What is being asked :: Without any pictures, restate the full set of records below exactly.

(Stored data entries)
□ □ □ □ □

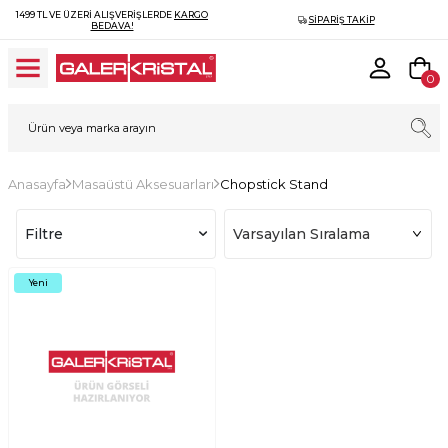
1499 TL VE ÜZERI ALIŞVERIŞLERDE
KARGO
SIPARIŞ TAKIP
BEDAVA!
0
Anasayfa
Masaüstü Aksesuarları
Chopstick Stand
Filtre
Yeni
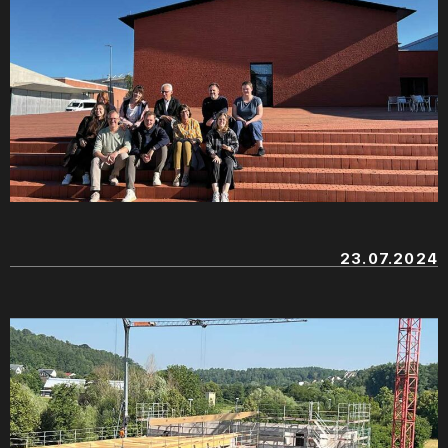
23.07.2024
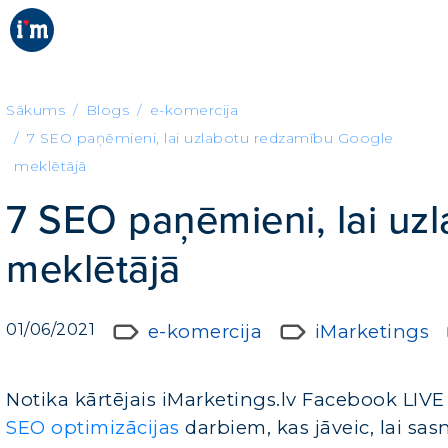
Sākums
Blogs
e-komercija
7 SEO paņēmieni, lai uzlabotu redzamību Google
meklētājā
7 SEO paņēmieni, lai uz
meklētājā
01/06/2021
e-komercija
iMarketings
Notika kārtējais iMarketings.lv Facebook LIV
SEO optimizācijas
darbiem, kas jāveic, lai sas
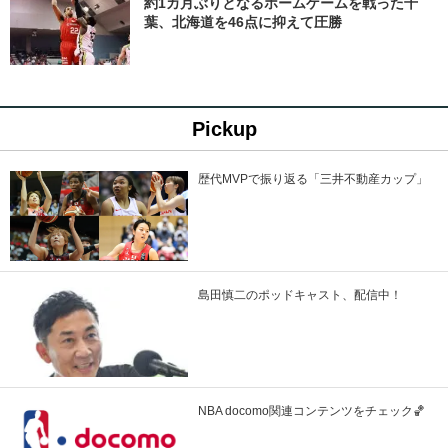
約1カ月ぶりとなるホームゲームを戦った千
葉、北海道を46点に抑えて圧勝
Pickup
歴代MVPで振り返る「三井不動産カップ」
島田慎二のポッドキャスト、配信中！
NBA docomo関連コンテンツをチェック🏀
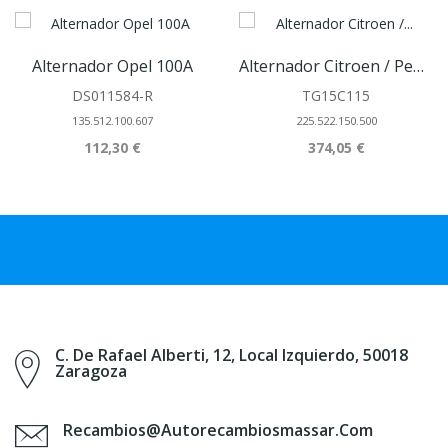
Alternador Opel 100A
Alternador Citroen / Peugeot 150A
DS011584-R
TG15C115
135.512.100.607
225.522.150.500
112,30 €
374,05 €
C. De Rafael Alberti, 12, Local Izquierdo, 50018
Zaragoza
Recambios@autorecambiosmassar.com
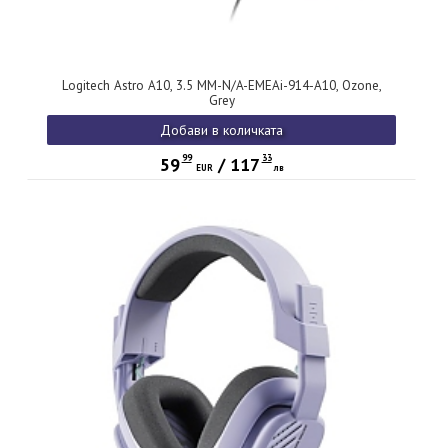
Logitech Astro A10, 3.5 MM-N/A-EMEAi-914-A10, Ozone,
Grey
Добави в количката
99
33
59
/
117
EUR
лв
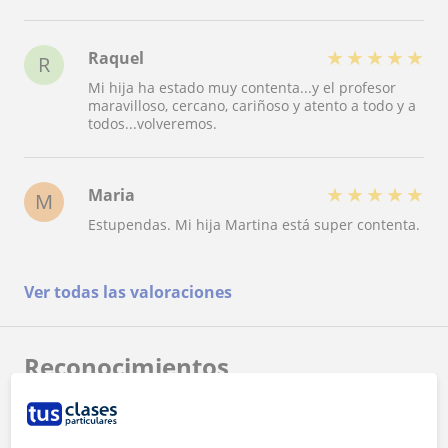
★
★
★
★
★
Raquel
R
Mi hija ha estado muy contenta...y el profesor
maravilloso, cercano, cariñoso y atento a todo y a
todos...volveremos.
★
★
★
★
★
Maria
M
Estupendas. Mi hija Martina está super contenta.
Ver todas las valoraciones
Reconocimientos
Profesor verificado
Academia SDC tiene el Perfil Verificado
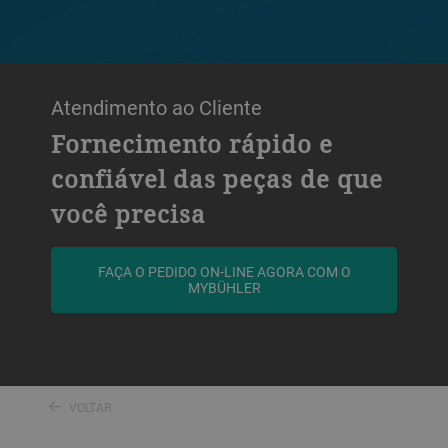
Atendimento ao Cliente
Fornecimento rápido e
confiável das peças de que
você precisa
FAÇA O PEDIDO ON-LINE AGORA COM O
MYBÜHLER
VOLTAR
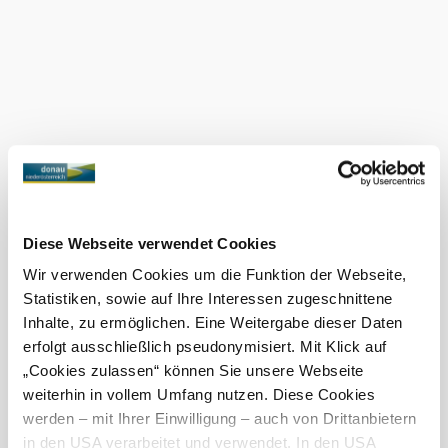
volt a székhelyük, és hogy itt volt a monarchia legnagyobb
repüléskutató központja?
A Morva-mező helyszíni séták felfedezéséhez egyszerűen
töltse le
a "Site
, akár
okostelefonjára
Walks" alkalmazást
online webes alkalmazásként, akár
natív alkalmazásként
,
amely nem igényel internetkapcsolatot a helyszínen. Séta
közben a térképen megjelenik a pozíciója - így mindig a
helyes úton marad!
Google Play Store vagy
App Store
Aktuális időjárás itt: Fischamend
Diese Webseite verwendet Cookies
Ma, 06.08.2026
22 ° – 34 °
Wir verwenden Cookies um die Funktion der Webseite,
Részben felhős
Statistiken, sowie auf Ihre Interessen zugeschnittene
Szélsebesség
3,8 km/h
Inhalte, zu ermöglichen. Eine Weitergabe dieser Daten
erfolgt ausschließlich pseudonymisiert. Mit Klick auf
Holnap, 07.08.2026
22 ° – 31 °
„Cookies zulassen“ können Sie unsere Webseite
weiterhin in vollem Umfang nutzen. Diese Cookies
Enyhe eső
Szélsebesség
4,0 km/h
werden – mit Ihrer Einwilligung – auch von Drittanbietern
in den USA verarbeitet und verwendet. In den USA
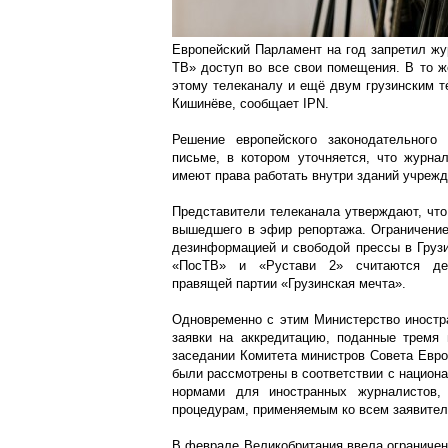
Европейский Парламент на год запретил жу
ТВ» доступ во все свои помещения. В то ж
этому телеканалу и ещё двум грузинским т
Кишинёве, сообщает IPN.
Решение европейского законодательног
письме, в котором уточняется, что журн
имеют права работать внутри зданий учрежд
Представители телеканала утверждают, что
вышедшего в эфир репортажа. Ограничение 
дезинформацией и свободой прессы в Грузи
«ПосТВ» и «Рустави 2» считаются де
правящей партии «Грузинская мечта».
Одновременно с этим Министерство иностр
заявки на аккредитацию, поданные тремя 
заседании Комитета министров Совета Евро
были рассмотрены в соответствии с национ
нормами для иностранных журналистов, 
процедурам, применяемым ко всем заявител
В феврале Великобритания ввела ограничен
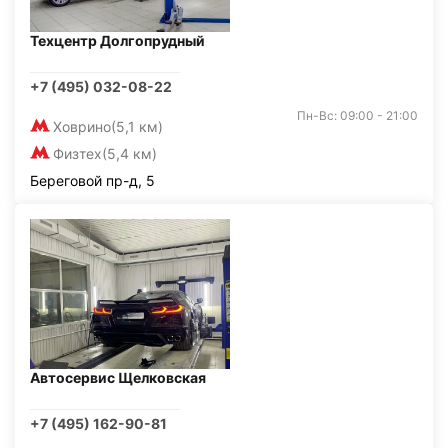
Техцентр Долгопрудный
+7 (495) 032-08-22
Пн-Вс: 09:00 - 21:00
Ховрино
(5,1 км)
Физтех
(5,4 км)
Береговой пр-д, 5
Автосервис Щелковская
+7 (495) 162-90-81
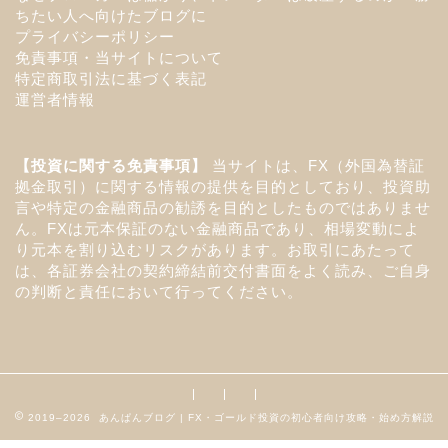
ちたい人へ向けたブログに
プライバシーポリシー
免責事項・当サイトについて
特定商取引法に基づく表記
運営者情報
【投資に関する免責事項】
当サイトは、FX（外国為替証
拠金取引）に関する情報の提供を目的としており、投資助
言や特定の金融商品の勧誘を目的としたものではありませ
ん。FXは元本保証のない金融商品であり、相場変動によ
り元本を割り込むリスクがあります。お取引にあたって
は、各証券会社の契約締結前交付書面をよく読み、ご自身
の判断と責任において行ってください。
2019–2026 あんぱんブログ | FX・ゴールド投資の初心者向け攻略・始め方解説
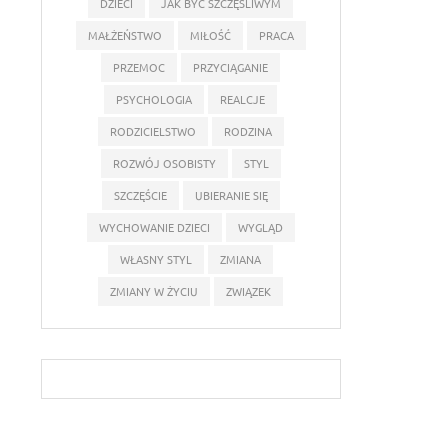
DZIECI
JAK BYĆ SZCZĘŚLIWYM
MAŁŻEŃSTWO
MIŁOŚĆ
PRACA
PRZEMOC
PRZYCIĄGANIE
PSYCHOLOGIA
REALCJE
RODZICIELSTWO
RODZINA
ROZWÓJ OSOBISTY
STYL
SZCZĘŚCIE
UBIERANIE SIĘ
WYCHOWANIE DZIECI
WYGLĄD
WŁASNY STYL
ZMIANA
ZMIANY W ŻYCIU
ZWIĄZEK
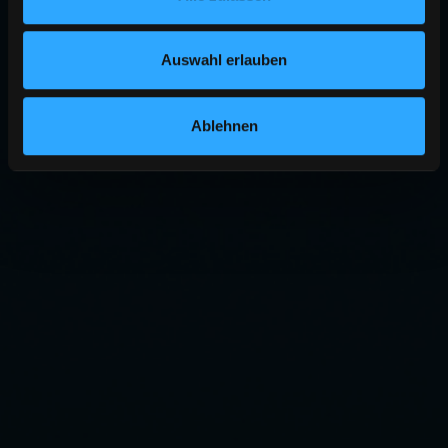
Auswahl erlauben
Ablehnen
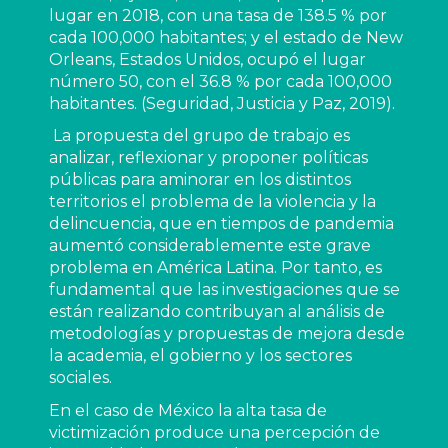
lugar en 2018, con una tasa de 138.5 % por 
cada 100,000 habitantes; y el estado de New 
Orleans, Estados Unidos, ocupó el lugar 
número 50, con el 36.8 % por cada 100,000 
habitantes. (Seguridad, Justicia y Paz, 2019).
 La propuesta del grupo de trabajo es 
analizar, reflexionar y proponer políticas 
públicas para aminorar en los distintos 
territorios el problema de la violencia y la 
delincuencia, que en tiempos de pandemia 
aumentó considerablemente este grave 
problema en América Latina. Por tanto, es 
fundamental que las investigaciones que se 
están realizando contribuyan al análisis de 
metodologías y propuestas de mejora desde 
la academia, el gobierno y los sectores 
sociales.
En el caso de México la alta tasa de 
victimización produce una percepción de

□ □ □ □ □

Expected answer ::
1499 TL VE ÜZERI ALIŞVERIŞLERDE
KARGO
SIPARIŞ TAKIP
BEDAVA!
0
Anasayfa
Masaüstü Aksesuarları
Chopstick Stand
Filtre
Yeni
23.07.2024
Sākums
Blogs
e-komercija
7 SEO paņēmieni, lai uzlabotu redzamību Google
meklētājā
7 SEO paņēmieni, lai uz
meklētājā
01/06/2021
e-komercija
iMarketings
Notika kārtējais iMarketings.lv Facebook LIV
SEO optimizācijas
darbiem, kas jāveic, lai sas
約1カ月ぶりとなるホームゲームを戦った千
葉、北海道を46点に抑えて圧勝
Pickup
歴代MVPで振り返る「三井不動産カップ」
島田慎二のポッドキャスト、配信中！
NBA docomo関連コンテンツをチェック🏀
Alternador Opel 100A
Alternador Citroen / Peugeot 150A
DS011584-R
TG15C115
135.512.100.607
225.522.150.500
112,30 €
374,05 €
C. De Rafael Alberti, 12, Local Izquierdo, 50018
Zaragoza
Recambios@autorecambiosmassar.com
Logitech Astro A10, 3.5 MM-N/A-EMEAi-914-A10, Ozone,
Grey
Добави в количката
99
33
59
/
117
EUR
лв
★
★
★
★
★
Raquel
R
Mi hija ha estado muy contenta...y el profesor
maravilloso, cercano, cariñoso y atento a todo y a
todos...volveremos.
★
★
★
★
★
Maria
M
Estupendas. Mi hija Martina está super contenta.
Ver todas las valoraciones
Reconocimientos
Profesor verificado
Academia SDC tiene el Perfil Verificado
Atendimento ao Cliente
Fornecimento rápido e
confiável das peças de que
você precisa
FAÇA O PEDIDO ON-LINE AGORA COM O
MYBÜHLER
VOLTAR
volt a székhelyük, és hogy itt volt a monarchia legnagyobb
repüléskutató központja?
A Morva-mező helyszíni séták felfedezéséhez egyszerűen
töltse le
a "Site
, akár
okostelefonjára
Walks" alkalmazást
online webes alkalmazásként, akár
natív alkalmazásként
,
amely nem igényel internetkapcsolatot a helyszínen. Séta
közben a térképen megjelenik a pozíciója - így mindig a
helyes úton marad!
Google Play Store vagy
App Store
Aktuális időjárás itt: Fischamend
Diese Webseite verwendet Cookies
Ma, 06.08.2026
22 ° – 34 °
Wir verwenden Cookies um die Funktion der Webseite,
Részben felhős
Statistiken, sowie auf Ihre Interessen zugeschnittene
Szélsebesség
3,8 km/h
Inhalte, zu ermöglichen. Eine Weitergabe dieser Daten
erfolgt ausschließlich pseudonymisiert. Mit Klick auf
Holnap, 07.08.2026
22 ° – 31 °
„Cookies zulassen“ können Sie unsere Webseite
weiterhin in vollem Umfang nutzen. Diese Cookies
Enyhe eső
Szélsebesség
4,0 km/h
werden – mit Ihrer Einwilligung – auch von Drittanbietern
in den USA verarbeitet und verwendet. In den USA
Европейский Парламент на год запретил жу
ТВ» доступ во все свои помещения. В то ж
этому телеканалу и ещё двум грузинским т
Кишинёве, сообщает IPN.
Решение европейского законодательног
письме, в котором уточняется, что журн
имеют права работать внутри зданий учрежд
Представители телеканала утверждают, что
вышедшего в эфир репортажа. Ограничение 
дезинформацией и свободой прессы в Грузи
«ПосТВ» и «Рустави 2» считаются де
правящей партии «Грузинская мечта».
Одновременно с этим Министерство иностр
заявки на аккредитацию, поданные тремя 
заседании Комитета министров Совета Евро
были рассмотрены в соответствии с национ
нормами для иностранных журналистов, 
процедурам, применяемым ко всем заявител
В феврале Великобритания ввела ограничен
Техцентр Долгопрудный
+7 (495) 032-08-22
Пн-Вс: 09:00 - 21:00
Ховрино
(5,1 км)
Физтех
(5,4 км)
Береговой пр-д, 5
Автосервис Щелковская
+7 (495) 162-90-81
ちたい人へ向けたブログに
プライバシーポリシー
免責事項・当サイトについて
特定商取引法に基づく表記
運営者情報
【投資に関する免責事項】
当サイトは、FX（外国為替証
拠金取引）に関する情報の提供を目的としており、投資助
言や特定の金融商品の勧誘を目的としたものではありませ
ん。FXは元本保証のない金融商品であり、相場変動によ
り元本を割り込むリスクがあります。お取引にあたって
は、各証券会社の契約締結前交付書面をよく読み、ご自身
の判断と責任において行ってください。
2019–2026 あんぱんブログ | FX・ゴールド投資の初心者向け攻略・始め方解説
DZIECI
JAK BYĆ SZCZĘŚLIWYM
MAŁŻEŃSTWO
MIŁOŚĆ
PRACA
PRZEMOC
PRZYCIĄGANIE
PSYCHOLOGIA
REALCJE
RODZICIELSTWO
RODZINA
ROZWÓJ OSOBISTY
STYL
SZCZĘŚCIE
UBIERANIE SIĘ
WYCHOWANIE DZIECI
WYGLĄD
WŁASNY STYL
ZMIANA
ZMIANY W ŻYCIU
ZWIĄZEK
Auswahl erlauben
Ablehnen
lugar en 2018, con una tasa de 138.5 % por 
cada 100,000 habitantes; y el estado de New 
Orleans, Estados Unidos, ocupó el lugar 
número 50, con el 36.8 % por cada 100,000 
habitantes. (Seguridad, Justicia y Paz, 2019).
 La propuesta del grupo de trabajo es 
analizar, reflexionar y proponer políticas 
públicas para aminorar en los distintos 
territorios el problema de la violencia y la 
delincuencia, que en tiempos de pandemia 
aumentó considerablemente este grave 
problema en América Latina. Por tanto, es 
fundamental que las investigaciones que se 
están realizando contribuyan al análisis de 
metodologías y propuestas de mejora desde 
la academia, el gobierno y los sectores 
sociales.
En el caso de México la alta tasa de 
victimización produce una percepción de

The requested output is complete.